Laddie’s irrepressible spirit will live in our hearts as long as we breathe. We shall never forget the day that he saved our long-departed Collie-Lyle’s life, by leading us to Lyle, when Lyle was drowning for want of eyesight to find the steps out of our pool – a story once featured in London’s Home for Dog’s, Battersea’s, Paws Magazine. Laddie’s uncanny, human-like intelligence, ravishing beauty, delicate grace, and ubiquitous mach-speed frolicking will never leave our minds’ eyes. I shall never forget hours of playing catch and hide and seek with him in our yard. Tears must and do abound — most of all, perhaps, from our dear friend and Property Manager, Mark Costello, with whom Laddie has slept in recent years. Laddie now joins Lyn’s and my legion of beloved pups, Larry, Doug, Lyle, and Hossie. Lyn’s memory and mine, of course, extend to others from our earliest days, each still loved and ever missed.
Laddie came to us 14 years ago from the inspirationally loving Battersea Home for Dogs, in London, which also gave us our now remaining Best Friends, Bobby and Lance. Battersea has thus given us a veritable lifetime of joy, for which we extend our eternal gratitude. Having Bobby and Lance to comfort us helps greatly, of course, but with similar ages, their treasured presence, like ours, is tenuous, too, and Laddie’s departure is an ill-harbinger for his “brothers”, Bobby and Lance, the threads of which foreboding risks I cannot here hide.

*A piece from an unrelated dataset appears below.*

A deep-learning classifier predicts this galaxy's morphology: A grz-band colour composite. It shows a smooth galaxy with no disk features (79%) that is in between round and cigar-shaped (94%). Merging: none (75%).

Our best tribute to Laddie, of course, remains our determination to find another wonderfully loving pet to walk where Laddie once did and who will surely win our hearts, too, in myriad unique and endearing ways, as did Laddie’s predecessors in our home. There are so many loving creatures who need us – and whom we need ever more.

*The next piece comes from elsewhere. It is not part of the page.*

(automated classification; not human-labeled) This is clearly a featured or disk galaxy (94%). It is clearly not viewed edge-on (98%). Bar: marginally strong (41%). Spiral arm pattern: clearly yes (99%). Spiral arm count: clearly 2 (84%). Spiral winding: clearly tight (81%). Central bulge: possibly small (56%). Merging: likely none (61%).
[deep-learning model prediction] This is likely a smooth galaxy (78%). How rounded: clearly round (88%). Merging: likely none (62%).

Life’s clock inexorably ticks, and the muted colors of the rusting leaves of Fall implacably drift, wistfully, to life’s turf, ever so gently, stealing like whispers from our longing presence, resonating silent love and priceless, tender memories, drying our impassioned tears and enveloping and comforting our bereaved and leaden hearts. To recall Anthony’s lament of Caesar’s passing, our hearts lie in the ground with Laddie, and we must pause till they return to us.
Lee, 20 February 2013
Post Script: Perhaps the most important message from the above is this: We do not do the world or its wonderful creatures justice, if we so mourn our departed pets that we do not find others to supplant them. Just as we are able to love multiple children with equal intensity; so, too, can we love multiple pets with comparable fervor. While one pet’s paws can never fill those of another, there are many pets in need of our love – and, we, even more, are in need of theirs. It is not disloyal to love other, new pets; it is, rather, a great tribute to our departed ones. It proves that we truly care about all of our needy friends. When we love, truly love, we want joy for our loved ones and they, reciprocally, want no less for us. Love is infinite supply. Its only limitation is our capacity and willingness to open our hearts freely. So, we must, and we shall, replace Laddie as we have his predecessors, but none shall detract one whit from our fond memories of those to whom we have bid our tear-choked farewells.